The Democrats accused the pair of demanding further verification as a delaying tactic, alleging undue influence on the independent commission by President Ibrahim Mohamed Solih in an “attempt to subvert the electoral process.”

Later on Sunday night, members of The Democrats joined supporters of the opposition Progressive Congress Coalition to protest against the EC.

Sunday, June 18

The public is losing confidence in the Elections Commission, a pre-election assessment by Transparency Maldives found. According to surveys, trust in the independent electoral body has fallen from 74% in 2013 to 43% in 2022.

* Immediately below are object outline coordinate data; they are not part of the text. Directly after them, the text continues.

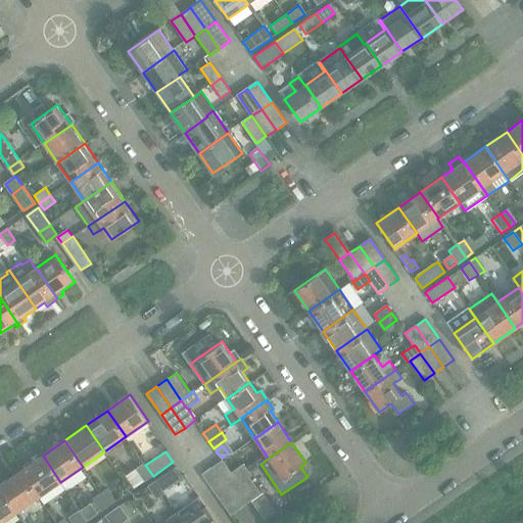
[(39,497),(60,482),(43,456),(20,471),(39,497)]
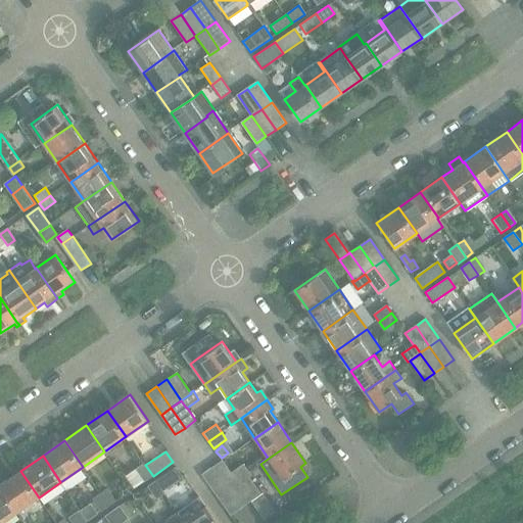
[(232,473),(232,472),(224,460),(212,468),(227,487),(237,480),(232,473)]
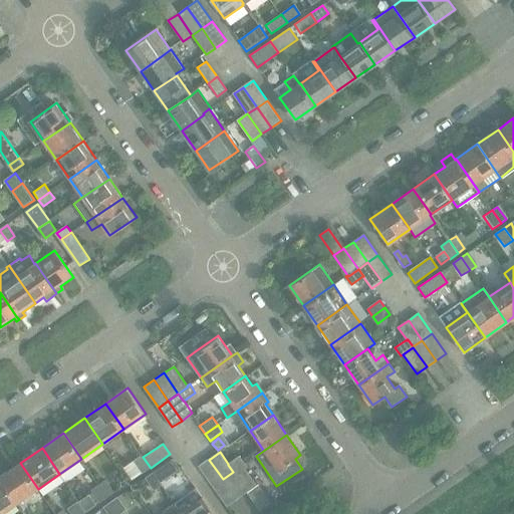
[(151,468),(143,457),(142,455),(121,469),(131,482),(151,468)]
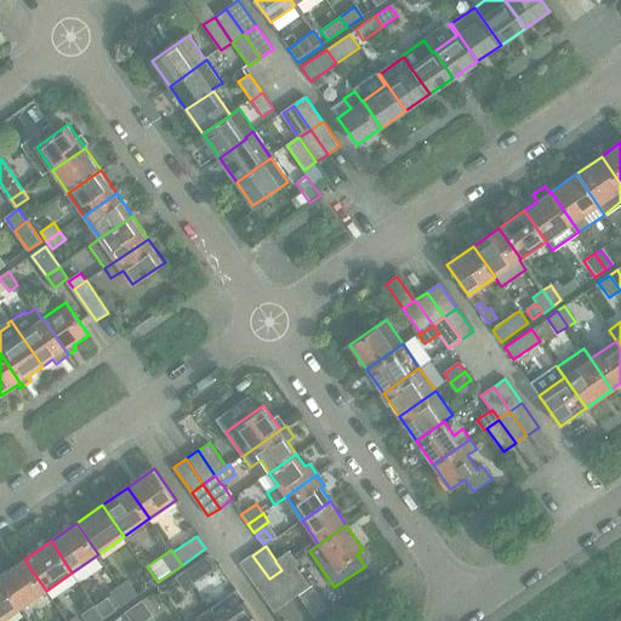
[(294,563),(296,562),(289,551),(275,560),(275,562),(281,570),(294,563)]
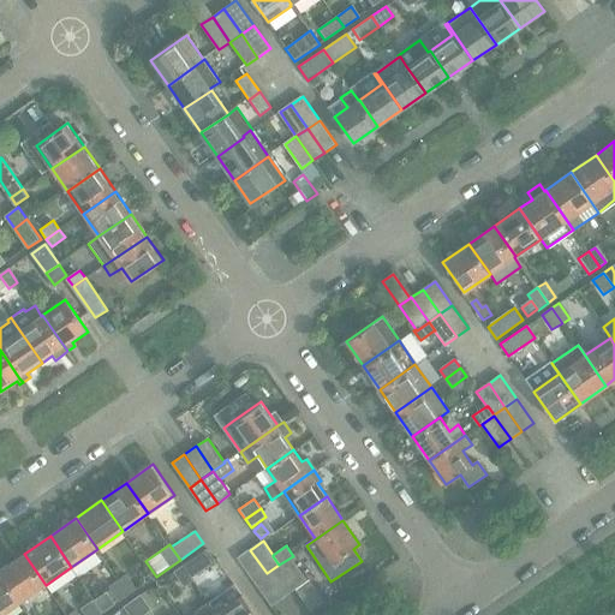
[(184,565),(192,578),(216,562),(207,549),(184,565)]
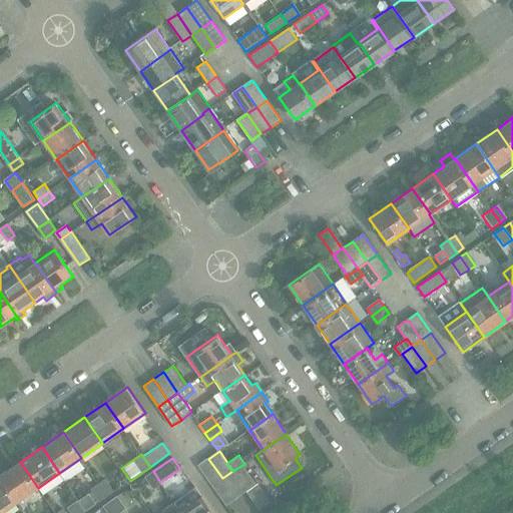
[(212,485),(222,478),(208,459),(198,466),(212,485)]
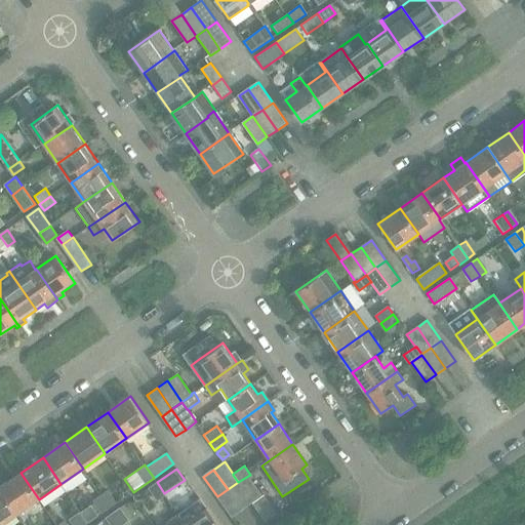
[(0,489),(17,514),(39,499),(21,473),(0,487),(0,489)]
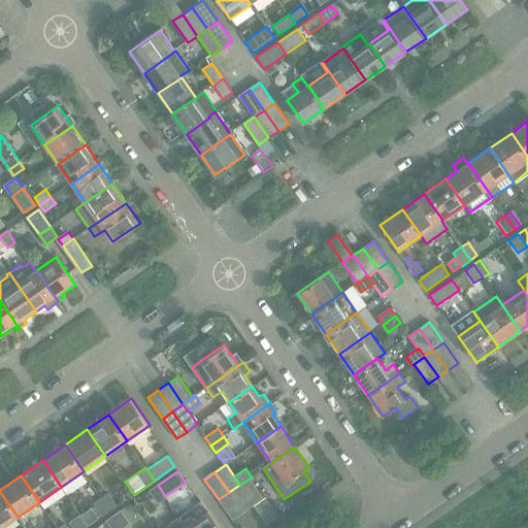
[(264,499),(252,482),(254,480),(252,477),(250,479),(239,485),(255,506),(253,507),(265,525),(277,516),(265,499),(264,499)]
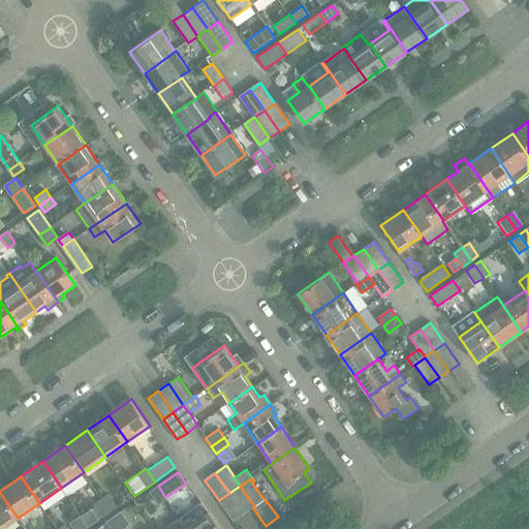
[(165,498),(165,497),(158,486),(150,492),(159,505),(166,499),(165,498)]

“Several stakeholders, including most of the political parties interviewed, raised concerns around the alleged political influence on the EC. This also includes alleged government influence on the EC,” the report stated.

While there was “little chance of systematic voter fraud on the voting day,” the assessment flagged issues that could affect the fairness of the polls, including the abuse of state resources, the bias of mainstream media in favour of the incumbent, and the uncertainty over the candidacy of jailed former president Abdulla Yameen.

The assessment warned that recruitment by state-owned enterprises “could be politically motivated or used for political gain” with jobs in exchange for votes.

“SOEs account for more than 50% of the GDP. SOEs now account for more than 25,000 jobs, which is more than double the 2021 figure. This reflects more than 18% of the workforce,” the report observed, referring to the creation of jobs at powerhouses and other government companies, which “may be paving way for a patronage and clientelist system through SOEs.

The report also noted that mainstream media outlets depend on sponsorship from SOEs for up to 70% of their revenue.

Saturday, June 17

The police freed three men held captive in a house in Malé and arrested two suspects – one adult male and a minor. The victims required treatment for various injuries at the Indira Gandhi Memorial Hospital. They were rescued after police officers knocked down the door of the residence in the Henveiru ward of the capital.

Saturday, June 17

On the occasion of World Oceans Day, Parley Maldives conducted a nationwide beach cleanup in collaboration with the education ministry and the Maldives Association for Tourism Industry. Students, government officials and resort workers joined the cleanup activity across all inhabited islands and resorts.

On his official visit to the United States, Foreign Minister Abdulla Shahid hosted a reception to mark the reopening of a Maldives embassy in Washington, DC. A full-time diplomatic presence was re-established after 14 years, which “signals a bold new era of reinvigorated and strengthened diplomatic ties between the Maldives and the United States,” according to the foreign ministry.

On Friday, Shahid met with Secretary of State Anthony Blinken and “requested for increased higher education opportunities for Maldivians to study at American universities, highlighting the importance of academic exchanges, scholarships, and collaboration across various fields of study.”